Zimbabwean elections 'not fair'
Zimbabwe's neighbour Botswana has said disputed elections won by president Robert Mugabe did not meet acceptable standards and has warned southern African nations against violating commitments to democracy by accepting the result.
The Botswana government, breaking ranks with other African observers, said the region "should not create the undesirable precedent of permitting exceptions to its own rules" on the conduct of Zimbabwe's voting.
In a statement in Harare, Botswana said its 80 poll observers concluded that conditions for free and fair elections were not met because of widespread irregularities.
Botswana's criticism contrasts with the approval given by other African countries. Tanzania and Kenya applauded the polls, and president Jacob Zuma of South Africa, the chief mediator on Zimbabwe, congratulated Mugabe on his victory.

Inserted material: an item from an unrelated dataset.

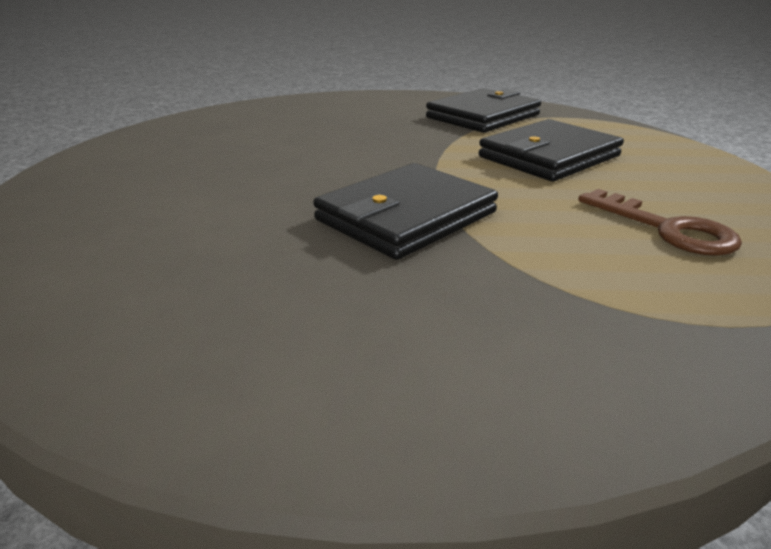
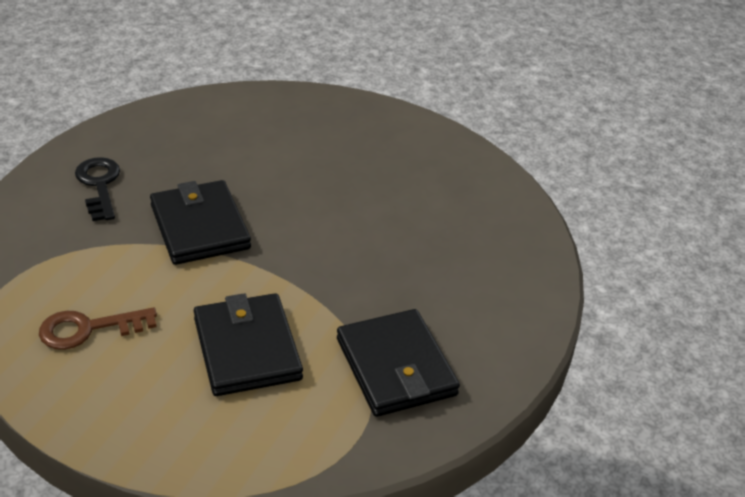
camera: 110 degrees right, 10 degrees up
(389, 331) = (99, 185): none -> black key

At the weekend, Zimbabwean church leaders urged worshippers to pray for peace after the elections. The Evangelical Fellowship of Zimbabwe asked its followers to wait for "dialogue to resolve outstanding issues with self-control and tolerance".

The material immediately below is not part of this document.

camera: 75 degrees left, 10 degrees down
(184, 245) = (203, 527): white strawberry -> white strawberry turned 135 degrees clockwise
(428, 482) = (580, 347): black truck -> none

Zimbabwean police had mounted extra roadblocks in the capital, some manned unusually by officers with automatic rifles. Troops were camped in the city centre where water cannon trucks were also stationed.
Mugabe took 62% of the presidential vote compared with opposition leader Morgan Tsvangirai's 34%, according to official results.
Tsvangirai rejected the vote as "a monumental fraud" and said he would challenge the results that also gave Mugabe's party a two-thirds majority in the 210-seat parliament, enabling it to alter aspects of the country's new constitution it opposed when the charter was being rewritten.
In the last elections in 2008, the opposition captured 111 seats to Mugabe's 99. Tsvangirai beat Mugabe in the first round of that presidential vote but boycotted a run-off in protest at an onslaught of violence against his supporters.
Regional southern African monitors and observers from the continent-wide African Union have demanded investigations into allegations of inflated voting by Mugabe's ZANU-PF party and the absence of an estimated 700,000 names of eligible voters from voters' lists.